Ensign Hiram, looking up from his console, said, "10:25. From the pattern of lights visible on the planet’s surface and the discovery of a small number of artificial satellites, it is clear a type I or possibly type II civilization has found planet designated Downspin 458, Rimward 178, North 47."

He was reading into the log. Marl nodded her approval. A type II civilization was one that could harness all of the energy emitted by its star. She didn't see any kind of superstructure around the solar system that suggested that, but they had to bear in mind that this might be nothing more than a fledgling colony by the standards of this race.

"Lieutenant, protocol states that we must now inform our superior officer."

"Yes. I've just triggered Xin and Eisberg to be woken. As for superior officer, well, our Captain's been reassigned to make way for our royal charge. Waking the Prince will have to do."

Taking the hint, he stood and said, "It is 10:27. I am rousing Prince Tensom."

She watched him head for the bulkhead doors before turning to her console. After two years of working with the Captain, she regretted their sudden separation. The Captain had maintained a good atmosphere and balance among the senior crew members, who had all made Lieutenant and who could between them butt heads in his absence. The Prince, with no field or space experience and seemingly no prior job, would need managing along with the ship.

The barely audible white noise from the console went dead for a second or two, which it always did prior to the AI initiating conversation. Sure enough, Mother had made contact with autonomous systems at the repositories. All but one were intact, though there were signs of alien activity near some of the intact ones that normally would cause concern. But one repository had actually been opened. Like most repositories, it contained toxic industrial waste carefully maintained by Waste Control.

Regarding the planet, she decided she needed to know more about events on the ground. "10:28. Sending the probes to the planet's surface," she said, and entered the sequence and authorization into her ocular heads-up display. Each probe would be safely hidden from detection within its own subtime field. With time passing more slowly inside the field, they would be practically invisible and any radar hit would be faint, dilated, and nonsensical to any observer that lacked similar subtime technology.

Behind her, the Ensign knocked on the Prince’s bulkhead door a second time. The Lieutenant was sure, some drama would ensue. She liked young Hiram and admired his youthful discipline. But she suspected his by-the-book ways might not survive long exposure to the likes of the Prince.

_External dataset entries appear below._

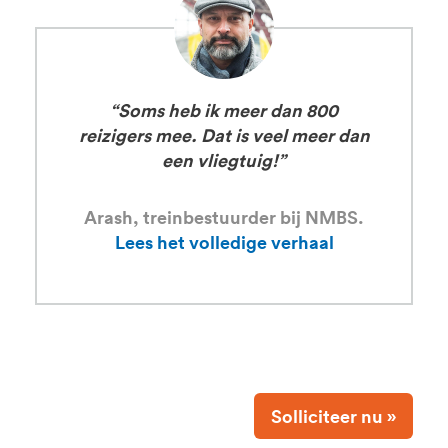
“Soms heb ik meer dan 800
reizigers mee. Dat is veel meer dan
een vliegtuig!”
Arash, treinbestuurder bij NMBS.
Lees het volledige verhaal
Solliciteer nu »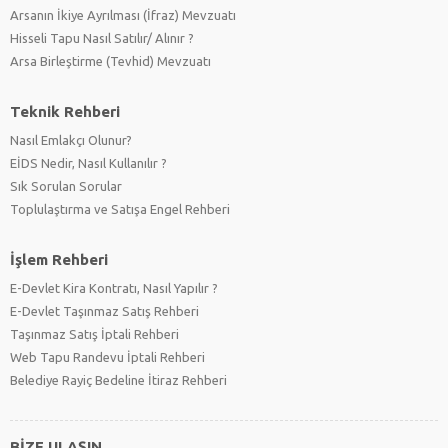
Arsanın İkiye Ayrılması (İfraz) Mevzuatı
Hisseli Tapu Nasıl Satılır/ Alınır ?
Arsa Birleştirme (Tevhid) Mevzuatı
Teknik Rehberi
Nasıl Emlakçı Olunur?
EİDS Nedir, Nasıl Kullanılır ?
Sık Sorulan Sorular
Toplulaştırma ve Satışa Engel Rehberi
İşlem Rehberi
E-Devlet Kira Kontratı, Nasıl Yapılır ?
E-Devlet Taşınmaz Satış Rehberi
Taşınmaz Satış İptali Rehberi
Web Tapu Randevu İptali Rehberi
Belediye Rayiç Bedeline İtiraz Rehberi
BİZE ULAŞIN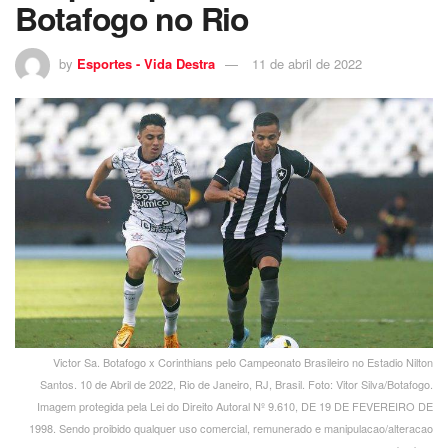
Botafogo no Rio
by
Esportes - Vida Destra
11 de abril de 2022
Victor Sa. Botafogo x Corinthians pelo Campeonato Brasileiro no Estadio Nilton
Santos. 10 de Abril de 2022, Rio de Janeiro, RJ, Brasil. Foto: Vitor Silva/Botafogo.
Imagem protegida pela Lei do Direito Autoral Nº 9.610, DE 19 DE FEVEREIRO DE
1998. Sendo proibido qualquer uso comercial, remunerado e manipulacao/alteracao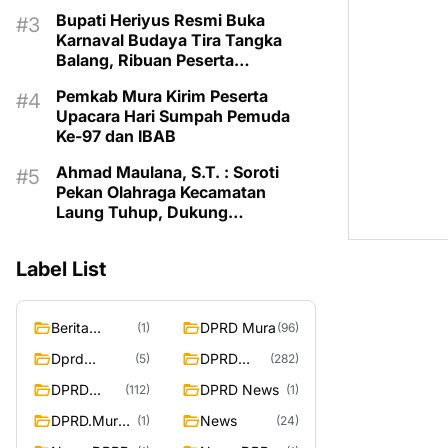
Balang 2026
Bupati Heriyus Resmi Buka
Karnaval Budaya Tira Tangka
Balang, Ribuan Peserta
Semarakkan HUT Murung Raya
Pemkab Mura Kirim Peserta
Upacara Hari Sumpah Pemuda
Ke-97 dan IBAB
Ahmad Maulana, S.T. : Soroti
Pekan Olahraga Kecamatan
Laung Tuhup, Dukung
Pembinaan Atlet dan Desain
Olahraga Daerah
Label List
Berita
DPRD Mura
(1)
(96)
Murung
Dprd
DPRD
(5)
(282)
Raya
Murung
Murung
DPRD
DPRD News
(112)
(1)
Raya
Raya
MURUNG
DPRD.Murun
News
(1)
(24)
RAYA
g Raya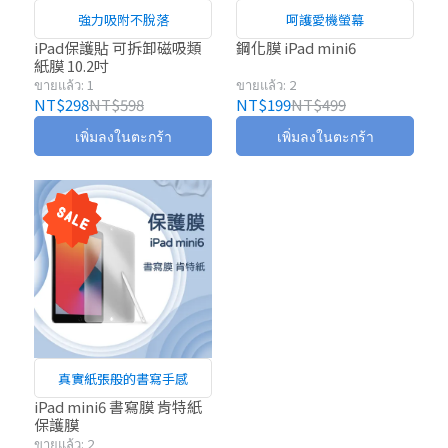
強力吸附不脫落
呵護愛機螢幕
iPad保護貼 可拆卸磁吸類
鋼化膜 iPad mini6
紙膜 10.2吋
ขายแล้ว: 1
ขายแล้ว: 2
NT$298
NT$598
NT$199
NT$499
เพิ่มลงในตะกร้า
เพิ่มลงในตะกร้า
真實紙張般的書寫手感
iPad mini6 書寫膜 肯特紙
保護膜
ขายแล้ว: 2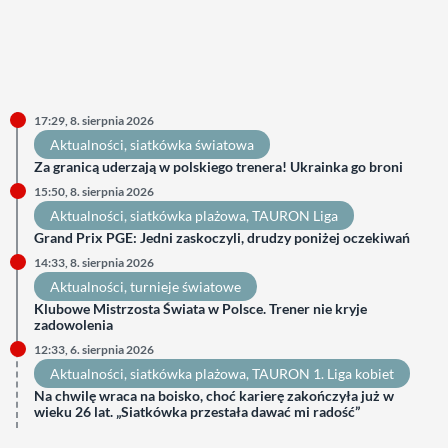
17:29, 8. sierpnia 2026
Aktualności
, 
siatkówka światowa
Za granicą uderzają w polskiego trenera! Ukrainka go broni
15:50, 8. sierpnia 2026
Aktualności
, 
siatkówka plażowa
, 
TAURON Liga
Grand Prix PGE: Jedni zaskoczyli, drudzy poniżej oczekiwań
14:33, 8. sierpnia 2026
Aktualności
, 
turnieje światowe
Klubowe Mistrzosta Świata w Polsce. Trener nie kryje
zadowolenia
12:33, 6. sierpnia 2026
Aktualności
, 
siatkówka plażowa
, 
TAURON 1. Liga kobiet
Na chwilę wraca na boisko, choć karierę zakończyła już w
wieku 26 lat. „Siatkówka przestała dawać mi radość”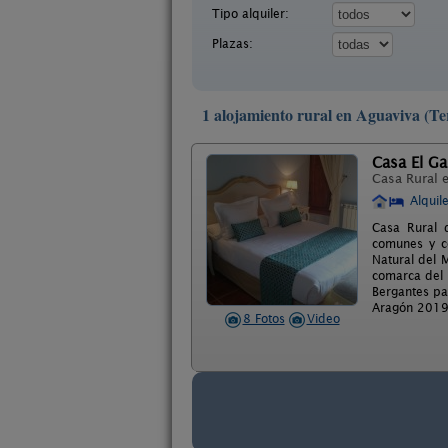
Tipo alquiler:
Plazas:
1 alojamiento rural en Aguaviva (Te
Casa El Ga
Casa Rural 
Alquil
Casa Rural 
comunes y co
Natural del 
comarca del B
Bergantes pa
Aragón 2019
8 Fotos
Video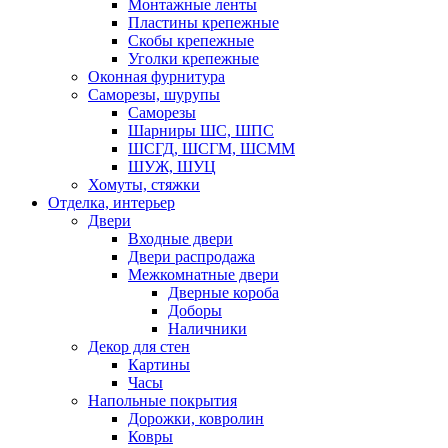
Монтажные ленты
Пластины крепежные
Скобы крепежные
Уголки крепежные
Оконная фурнитура
Саморезы, шурупы
Саморезы
Шарниры ШС, ШПС
ШСГД, ШСГМ, ШСММ
ШУЖ, ШУЦ
Хомуты, стяжки
Отделка, интерьер
Двери
Входные двери
Двери распродажа
Межкомнатные двери
Дверные короба
Доборы
Наличники
Декор для стен
Картины
Часы
Напольные покрытия
Дорожки, ковролин
Ковры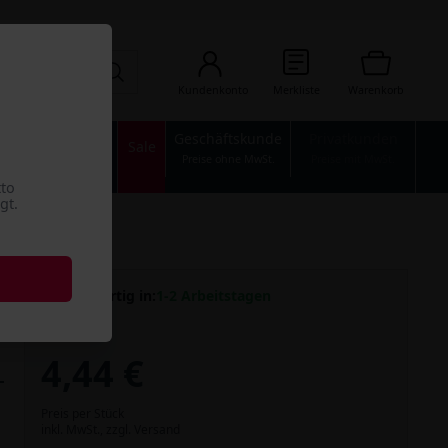
Kundenkonto
Merkliste
Warenkorb
Geschäftskunde
Privatkunden
n
Industrie
Sale
Preise ohne MwSt.
Preise mit MwSt.
tto
gt.
Versandfertig in:
1-2 Arbeitstagen
4,44 €
Preis per Stück
inkl. MwSt.,
zzgl. Versand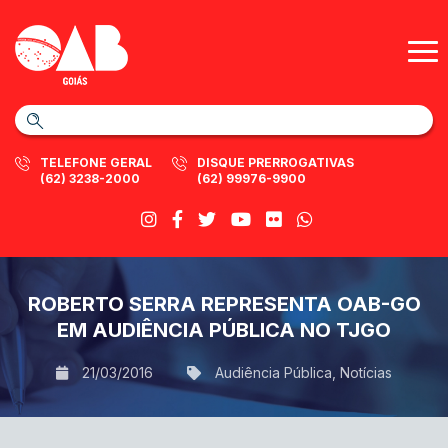
TELEFONE GERAL
DISQUE PRERROGATIVAS
(62) 3238-2000
(62) 99976-9900
ROBERTO SERRA REPRESENTA OAB-GO
EM AUDIÊNCIA PÚBLICA NO TJGO
21/03/2016
Audiência Pública
,
Notícias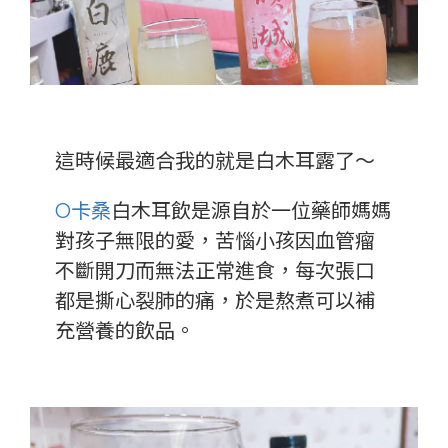
這時候最適合我的就是白木耳露了～
O卡桑
白木耳飲是源自於一位藥師媽媽
對孩子無限的愛，苦惱小孩因血管瘤
不斷開刀而無法正常進食，每次張口
都是撕心裂肺的痛，於是熬煮可以補
充營養的飲品。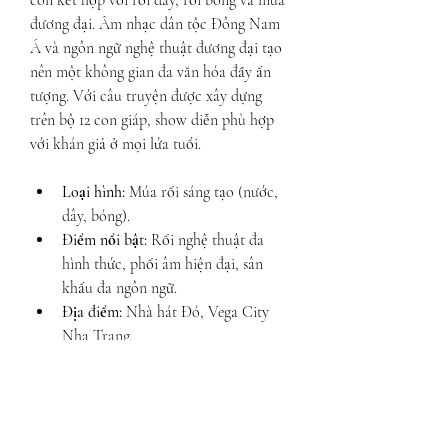
còn kết hợp với rối dây, rối bóng và múa 
đương đại. Âm nhạc dân tộc Đông Nam 
Á và ngôn ngữ nghệ thuật đương đại tạo 
nên một không gian đa văn hóa đầy ấn 
tượng. Với câu truyện được xây dựng 
trên bộ 12 con giáp, show diễn phù hợp 
với khán giả ở mọi lứa tuổi.
Loại hình:
 Múa rối sáng tạo (nước, 
dây, bóng).
Điểm nổi bật:
 Rối nghệ thuật đa 
hình thức, phối âm hiện đại, sân 
khấu đa ngôn ngữ.
Địa điểm:
 Nhà hát Đó, Vega City 
Nha Trang.
8. Ký Ức Hội An (Hội An): 
Dấu Ấn Lịch Sử Qua Tà 
Áo Dài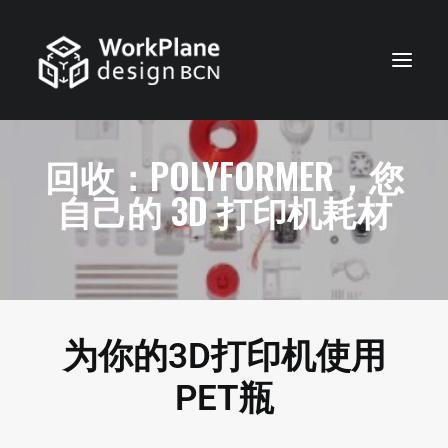
简体中文
回收：POLYFORMER，您
首页
自己的 3D 打印机耗材
我们是谁
服务
工作
联系
为你的3D打印机使用
PET瓶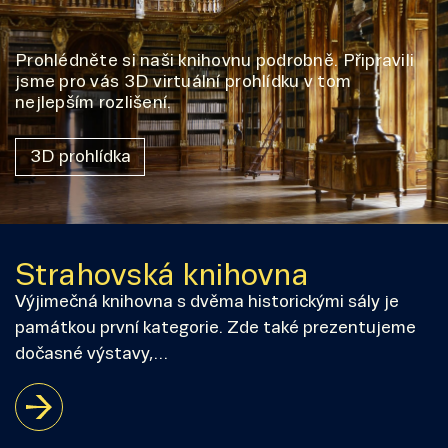
Prohlédněte si naši knihovnu podrobně. Připravili
jsme pro vás 3D virtuální prohlídku v tom
nejlepším rozlišení.
3D prohlídka
Strahovská knihovna
Výjimečná knihovna s dvěma historickými sály je
památkou první kategorie. Zde také prezentujeme
dočasné výstavy,…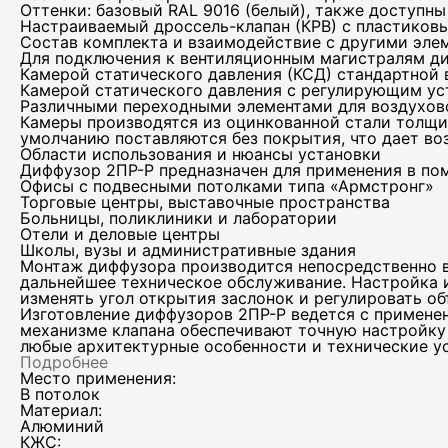
Оттенки: базовый RAL 9016 (белый), также доступны
Настраиваемый дроссель-клапан (КРВ) с пластиков
Состав комплекта и взаимодействие с другими эле
Для подключения к вентиляционным магистралям ди
Камерой статического давления (КСД) стандартной 
Камерой статического давления с регулирующим ус
Различными переходными элементами для воздухов
Камеры производятся из оцинкованной стали толщин
умолчанию поставляются без покрытия, что дает во
Области использования и нюансы установки
Диффузор 2ПР-Р предназначен для применения в пом
Офисы с подвесными потолками типа «Армстронг»
Торговые центры, выставочные пространства
Больницы, поликлиники и лаборатории
Отели и деловые центры
Школы, вузы и административные здания
Монтаж диффузора производится непосредственно в 
дальнейшее техническое обслуживание. Настройка и
изменять угол открытия заслонок и регулировать о
Изготовление диффузоров 2ПР-Р ведется с примене
механизме клапана обеспечивают точную настройку 
любые архитектурные особенности и технические у
Подробнее
Место применения:
В потолок
Материал:
Алюминий
КЖС: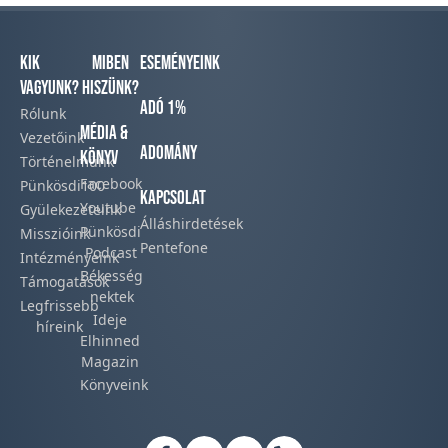
Kik
Miben
Eseményeink
vagyunk?
hiszünk?
Adó 1%
Rólunk
Média &
Vezetőink
Adomány
Könyv
Történelmünk​
Facebook​
Pünkösdi100
Kapcsolat
Youtube
Gyülekezeteink​
Álláshirdetések
Pünkösdi
Misszióink​
Pentefone
Podcast​
Intézményeink
Békesség
Támogatások
nektek
Legfrissebb
Ideje
híreink​
Elhinned
Magazin
Könyveink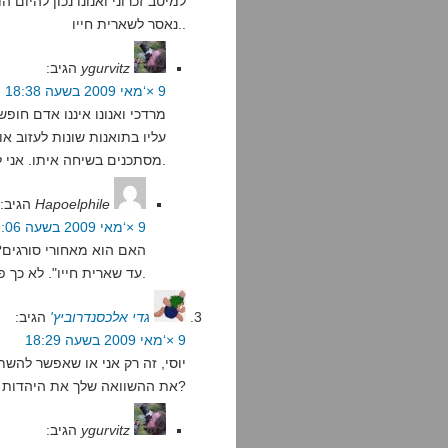
למיטב זכרוני ואנונו נכון להיום 
נאסר לשארית חייו..
ygurvitz
הגיב:
9 ×‘מאי 2009 בשעה 18:38
מרדכי ואנונו איננו אדם חופשי
עליו בתואנות שונות לעזוב א
מסתכנים בשיחה איתו. אני לא קורא לזה חופש.
Hapoelphile
הגיב:
9 ×‘מאי 2009 בשעה 19:06
האם הוא מאחורי סורגים? 
עד שארית חייו". לא כך פסק בית המשפט, תן לו לפחות את הקרדיט הזה.
גדי אלכסנדרוביץ'
הגיב:
9 ×‘מאי 2009 בשעה 18:29
יוסי, זה רק אני או שאפשר להשת
את ההשוואה שלך את היהדות לנאציזם שפרסמת לא מזמן?
ygurvitz
הגיב: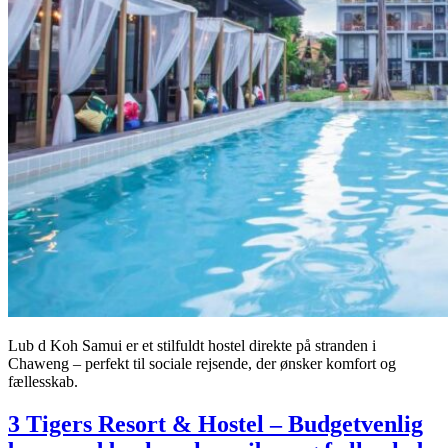
Lub d Koh Samui er et stilfuldt hostel direkte på stranden i
Chaweng – perfekt til sociale rejsende, der ønsker komfort og
fællesskab.
3 Tigers Resort & Hostel – Budgetvenlig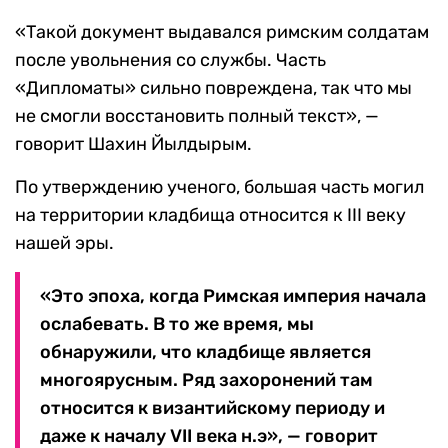
«Такой документ выдавался римским солдатам
после увольнения со службы. Часть
«Дипломаты» сильно повреждена, так что мы
не смогли восстановить полный текст», —
говорит Шахин Йылдырым.
По утверждению ученого, большая часть могил
на территории кладбища относится к III веку
нашей эры.
«Это эпоха, когда Римская империя начала
ослабевать. В то же время, мы
обнаружили, что кладбище является
многоярусным. Ряд захоронений там
относится к византийскому периоду и
даже к началу VII века н.э», — говорит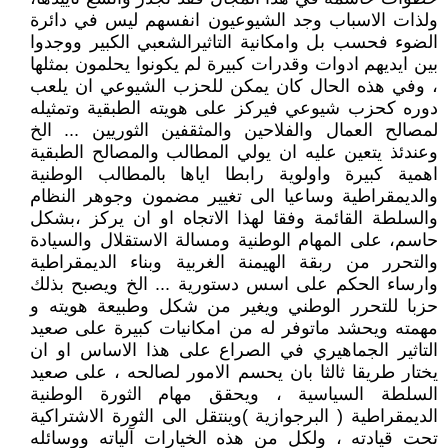
ولذات الاسباب وجد الشيوعيون انفسهم ليس في دائرة
الضوء فحسب بل وامكانية التاثيرالشعبي الكبير ووجدوا
بين ايديهم ادوات وقدرات كبيرة لم يكونوا يحلمون بمثلها
، وفي هذه الحال كان يمكن للحزب الشيوعي ان يلعب
دوره كحزب شيوعي فيركز على هويته الطبقية وتمثيله
لمصالح العمال والفلاحين والمثقفين الثوريين ... الخ
وعندئذ يتعين عليه ان يولي المطالب والمصالح الطبقية
اهمية كبيرة واولوية رابطا اياها بالمطالب الوطنية
والديمقراطية وساعيا الى تغيير مضمون وجوهر النظام
والسلطة القائمة وفقا لهذا الاتجاه او ان يركز ،بشكل
حاسم، على المهام الوطنية ومسالة الاستقلال والسيادة
والتحرر من ربقة الهيمنة الغربية وبناء الديمقراطية
وارساء الحكم على اسس دستورية ... الخ ويصبح بذلك
حزبا للتحرر الوطني ويغير من شكل وطبيعة هويته و
مهمته ويحشد ماتوفر له من امكانيات كبيرة على صعيد
التاثير الجماهيري في الصراع على هذا الاساس او ان
يختار طريقا ثالثا بان يحسم الامور لصالحه ، على صعيد
السلطة السياسية ، ويحقق مهام الثورة الوطنية
الديمقراطية ( البرجوازية )وينتقل الى الثورة الاشتراكية
تحت قيادته ، ولكل من هذه الخيارات آلياته ووسائله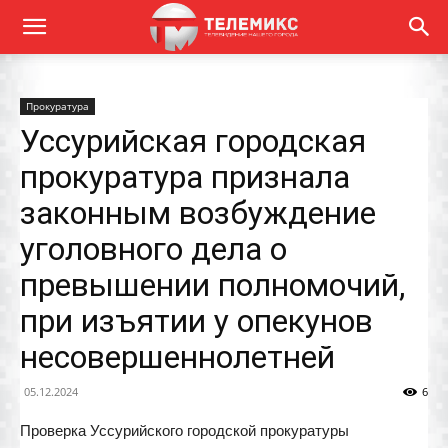
Прокуратура
Уссурийская городская
прокуратура признала
законным возбуждение
уголовного дела о
превышении полномочий,
при изъятии у опекунов
несовершеннолетней
05.12.2024
6
Проверка Уссурийского городской прокуратуры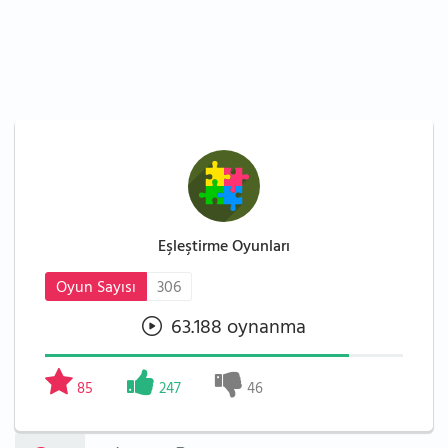
Eşleştirme Oyunları
Oyun Sayısı
306
63.188 oynanma
85
247
46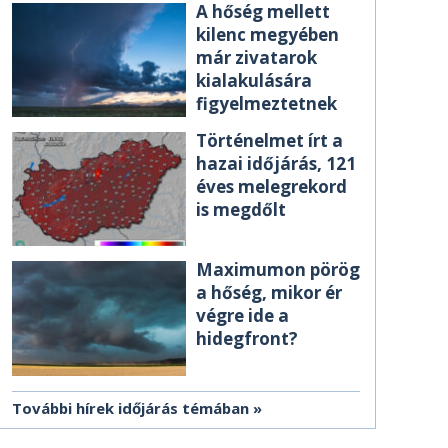
A hőség mellett
kilenc megyében
már zivatarok
kialakulására
figyelmeztetnek
Történelmet írt a
hazai időjárás, 121
éves melegrekord
is megdőlt
Maximumon pörög
a hőség, mikor ér
végre ide a
hidegfront?
További hírek időjárás témában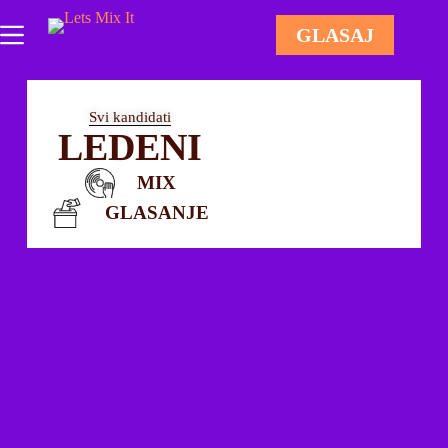
GLASAJ
Svi kandidati
LEDENI
MIX
GLASANJE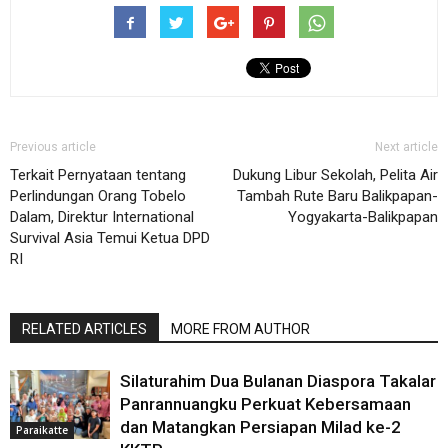
Previous article
Next article
Terkait Pernyataan tentang
Dukung Libur Sekolah, Pelita Air
Perlindungan Orang Tobelo
Tambah Rute Baru Balikpapan-
Dalam, Direktur International
Yogyakarta-Balikpapan
Survival Asia Temui Ketua DPD
RI
RELATED ARTICLES
MORE FROM AUTHOR
Silaturahim Dua Bulanan Diaspora Takalar
Panrannuangku Perkuat Kebersamaan
dan Matangkan Persiapan Milad ke-2
Paraikatte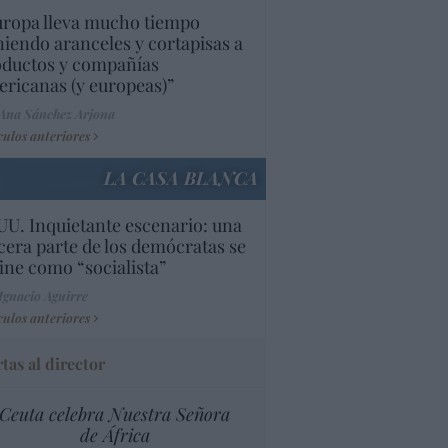
uropa lleva mucho tiempo
iendo aranceles y cortapisas a
oductos y compañías
ricanas (y europeas)”
Ana Sánchez Arjona
culos anteriores
LA CASA BLANCA
U. Inquietante escenario: una
cera parte de los demócratas se
ine como “socialista”
Ignacio Aguirre
culos anteriores
tas al director
Ceuta celebra Nuestra Señora
de África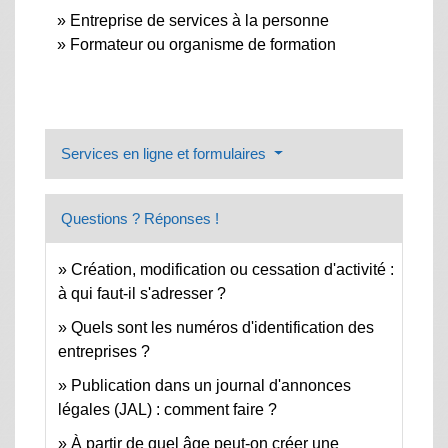
Entreprise de services à la personne
Formateur ou organisme de formation
Services en ligne et formulaires
Questions ? Réponses !
Création, modification ou cessation d'activité :
à qui faut-il s'adresser ?
Quels sont les numéros d'identification des
entreprises ?
Publication dans un journal d'annonces
légales (JAL) : comment faire ?
À partir de quel âge peut-on créer une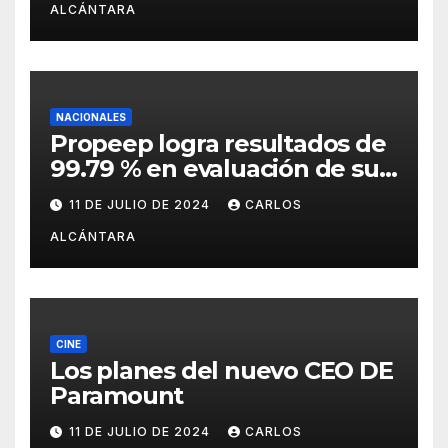
ALCÁNTARA
NACIONALES
Propeep logra resultados de
99.79 % en evaluación de sus
funciones por la Dirección de
11 DE JULIO DE 2024
CARLOS
Ética e Integridad
ALCÁNTARA
Gubernamental
CINE
Los planes del nuevo CEO DE
Paramount
11 DE JULIO DE 2024
CARLOS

As the Ensign tried to rouse the Prince, Marl continued through the checklist. Knowing that they would have to send word back to the Corporation within minutes, she also warmed up the long-range communications equipment.

"Mother," she called, again. "Please add a standard coded message to indicate our intent to intervene."

"Commencing," said the androgynous voice from hidden speakers around the bridge.

As the AI busied itself with that, the Lieutenant started to surveil radio and television signals emerging from the planet. She already knew what she'd find; it was clear from the pattern of lights around the planet that a colony of hundreds of millions of aliens had sprouted since the Terra Corporation had left its waste here.

The open channels filled with a chaotic mix of voices and music. She spun up some low-level AI analyst sequences to hunt for facts among the cacophony. But something caught her ear, and she brought a certain signal to the fore. It was music that sounded for all the world like a pop tune that had hit the charts when she was a young woman. To lighten the mood, she turned up the volume, turned to the face the Ensign, and said, "You old enough to remember this?"

"Um, yes," the younger man said, still waiting for the Prince. "My brother had that album."